If every unavoidable break is 'perfect', however, a restart is never triggered, and thus it would have to be forced somehow. Given that the cycle is just node-activation and -deactivation, it likely means overriding deactivateNode() in PageBreakingAlgorithm. Around every unavoidable break, there is a brief moment at which there are two active nodes, which then gets reduced to one, so the outer loop in findBreakingPoints() just continues with the next element.
At the point where a page-break node is being deactivated, there can be a rather simple check, going back to the first column-break and comparing that node's totalFootnotes with the footnotes for the node that is about to be deactivated. 
If they are not equal, it means footnotes were added after the first column. The next node should then be deactivated as well, so that we end up with 0 active nodes, and a restart is forced higher up. Provided that we then also properly set the lastTooShort and/or lastDeactivated node(s), the rest of the solution as sketched earlier should suffice to handle the rest.
I am even thinking that we can already infer at that point whether the last box with anchors --for the last (set of) footnote(s)-- can still fit with all footnote content, or whether part of the last footnote needs to be deferred. Updated patch likely to follow soon.
Comment 6 Glenn Adams 2012-04-07 01:37:02 UTC
resetting severity from major to normal pending further review
Comment 7 Glenn Adams 2012-04-07 01:42:17 UTC
resetting P2 open bugs to P3 pending further review
Comment 8 Glenn Adams 2012-04-08 05:18:52 UTC
please provide output PDF file(s) that correspond to supplied input file that demonstrate problem
Comment 9 Glenn Adams 2012-04-24 05:43:17 UTC
(In reply to comment #8)
> please provide output PDF file(s) that correspond to supplied input file that
> demonstrate problem

andreas?
Comment 10 Olivier Scherler 2012-05-09 06:31:08 UTC
Created attachment 28746 [details]
The requested PDF

Output of 27098. Not that it was very difficult to produce.
Comment 11 Olivier Scherler 2012-05-09 06:50:41 UTC
Created attachment 28747 [details]
Sample FO file demonstrating the two-column footnote problem
Comment 12 Olivier Scherler 2012-05-09 06:51:35 UTC
Created attachment 28748 [details]
PDF output demonstrating the two-column footnote problem
Comment 13 Olivier Scherler 2012-05-09 06:54:22 UTC
It’s a pretty serious problem, as the two attachments I just uploaded (“Sample FO file demonstrating the two-column footnote problem” and “PDF output demonstrating the two-column footnote problem”) demonstrate.

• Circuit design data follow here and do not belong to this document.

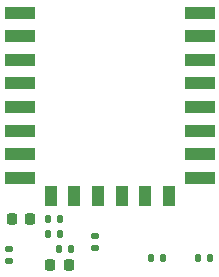
<source format=gbr>
%TF.GenerationSoftware,KiCad,Pcbnew,8.0.2*%
%TF.CreationDate,2024-05-29T23:14:08+09:00*%
%TF.ProjectId,smartlight,736d6172-746c-4696-9768-742e6b696361,rev?*%
%TF.SameCoordinates,Original*%
%TF.FileFunction,Paste,Top*%
%TF.FilePolarity,Positive*%
%FSLAX46Y46*%
G04 Gerber Fmt 4.6, Leading zero omitted, Abs format (unit mm)*
G04 Created by KiCad (PCBNEW 8.0.2) date 2024-05-29 23:14:08*
%MOMM*%
%LPD*%
G01*
G04 APERTURE LIST*
G04 Aperture macros list*
%AMRoundRect*
0 Rectangle with rounded corners*
0 $1 Rounding radius*
0 $2 $3 $4 $5 $6 $7 $8 $9 X,Y pos of 4 corners*
0 Add a 4 corners polygon primitive as box body*
4,1,4,$2,$3,$4,$5,$6,$7,$8,$9,$2,$3,0*
0 Add four circle primitives for the rounded corners*
1,1,$1+$1,$2,$3*
1,1,$1+$1,$4,$5*
1,1,$1+$1,$6,$7*
1,1,$1+$1,$8,$9*
0 Add four rect primitives between the rounded corners*
20,1,$1+$1,$2,$3,$4,$5,0*
20,1,$1+$1,$4,$5,$6,$7,0*
20,1,$1+$1,$6,$7,$8,$9,0*
20,1,$1+$1,$8,$9,$2,$3,0*%
G04 Aperture macros list end*
%ADD10RoundRect,0.225000X-0.225000X-0.250000X0.225000X-0.250000X0.225000X0.250000X-0.225000X0.250000X0*%
%ADD11RoundRect,0.135000X0.135000X0.185000X-0.135000X0.185000X-0.135000X-0.185000X0.135000X-0.185000X0*%
%ADD12R,2.500000X1.000000*%
%ADD13R,1.000000X1.800000*%
%ADD14RoundRect,0.135000X-0.135000X-0.185000X0.135000X-0.185000X0.135000X0.185000X-0.135000X0.185000X0*%
%ADD15RoundRect,0.135000X-0.185000X0.135000X-0.185000X-0.135000X0.185000X-0.135000X0.185000X0.135000X0*%
G04 APERTURE END LIST*
D10*
%TO.C,C1*%
X81725000Y-63750000D03*
X83275000Y-63750000D03*
%TD*%
D11*
%TO.C,R6*%
X85760000Y-63750000D03*
X84740000Y-63750000D03*
%TD*%
D10*
%TO.C,C2*%
X84965000Y-67600000D03*
X86515000Y-67600000D03*
%TD*%
D12*
%TO.C,U1*%
X82400000Y-46250000D03*
X82400000Y-48250000D03*
X82400000Y-50250000D03*
X82400000Y-52250000D03*
X82400000Y-54250000D03*
X82400000Y-56250000D03*
X82400000Y-58250000D03*
X82400000Y-60250000D03*
D13*
X85000000Y-61750000D03*
X87000000Y-61750000D03*
X89000000Y-61750000D03*
X91000000Y-61750000D03*
X93000000Y-61750000D03*
X95000000Y-61750000D03*
D12*
X97600000Y-60250000D03*
X97600000Y-58250000D03*
X97600000Y-56250000D03*
X97600000Y-54250000D03*
X97600000Y-52250000D03*
X97600000Y-50250000D03*
X97600000Y-48250000D03*
X97600000Y-46250000D03*
%TD*%
D14*
%TO.C,R7*%
X93490000Y-67000000D03*
X94510000Y-67000000D03*
%TD*%
D15*
%TO.C,R4*%
X81500000Y-66240000D03*
X81500000Y-67260000D03*
%TD*%
D11*
%TO.C,R3*%
X98510000Y-67000000D03*
X97490000Y-67000000D03*
%TD*%
D15*
%TO.C,R2*%
X88750000Y-65190000D03*
X88750000Y-66210000D03*
%TD*%
D14*
%TO.C,R5*%
X84740000Y-65000000D03*
X85760000Y-65000000D03*
%TD*%
%TO.C,R1*%
X85740000Y-66250000D03*
X86760000Y-66250000D03*
%TD*%
M02*

</source>
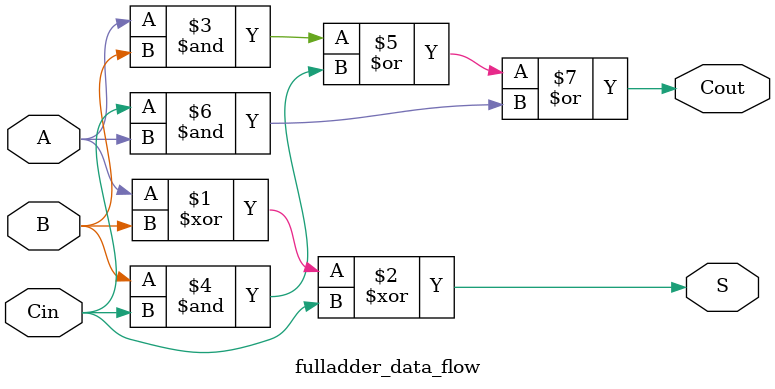
<source format=v>
module fulladder_data_flow
(
 input A,
 input B,
 input Cin,
 
 output   S, 
 output   Cout
 );
 

assign S = A^B^Cin;
assign Cout = (A&B)|(B&Cin)|(Cin&A);
 
endmodule


</source>
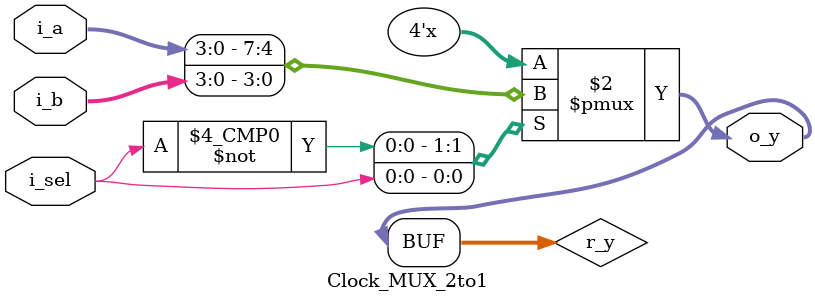
<source format=v>
`timescale 1ns / 1ps

module Clock_MUX_2to1(
    input [3:0] i_a, i_b,
    input i_sel,
    output [3:0] o_y
    );

    reg [3:0] r_y;
    assign o_y = r_y;
    always @(*) begin  //  모든 입력을 감시하겠다.
        case(i_sel)
            1'b0 : r_y <= i_a;
            1'b1 : r_y <= i_b;
        endcase
    end
endmodule

</source>
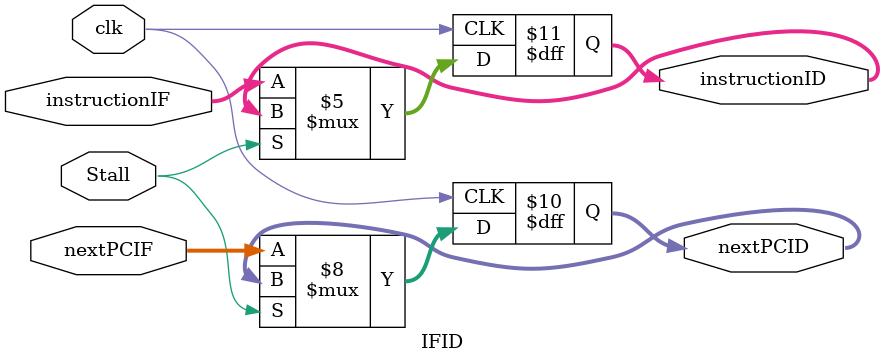
<source format=v>
module IFID(clk,instructionIF,nextPCIF,instructionID,nextPCID,Stall);
input clk,Stall;
input[31:0]instructionIF,nextPCIF;
output[31:0]nextPCID,instructionID;
reg [31:0]nextPCID,instructionID;
initial
begin
   instructionID=32'b0;
end
always@(posedge clk)begin
    //#0.1 delay
    if(!Stall)begin
        nextPCID=nextPCIF;
        instructionID=instructionIF;
    end
end
endmodule
</source>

Basically, if you use footnotes in a two-column layout, you’re playing a lottery where Mr. Murphy has a pretty high chance to win, and none of the alternatives (reverting to one column or doing away with footnotes) is very viable.
Comment 14 Glenn Adams 2012-05-09 06:55:34 UTC
(In reply to comment #10)
> Created attachment 28746 [details]
> The requested PDF
> 
> Output of 27098. Not that it was very difficult to produce.

thanks; i understand it isn't difficult to produce the PDF, and I could take the time to do so, but I'm trying to encourage (enforce) that submitters provide full and accurate data in maximally minimal form; otherwise, those of us processing these bugs end up spending a lot of time doing things that should have been done by the submitter in the first place
Comment 15 Olivier Scherler 2012-05-09 07:02:10 UTC
OK, understood. :)

The files I just submitted are less minimal, but demonstrate the real-world situation where I first encountered the problem.
Comment 16 Petter Reinholdtsen 2012-08-16 18:03:48 UTC
Could this be the same problem I encountered with xmlto and docbook-xsl and a single column body?  See <URL: http://bugs.debian.org/683197 > for the
minimum docbook file I created to reproduce the problem, and the generated fo file
triggering the bug, and the PDF demonstrating the problem.

Is this the same bug, or should I create a new bug report?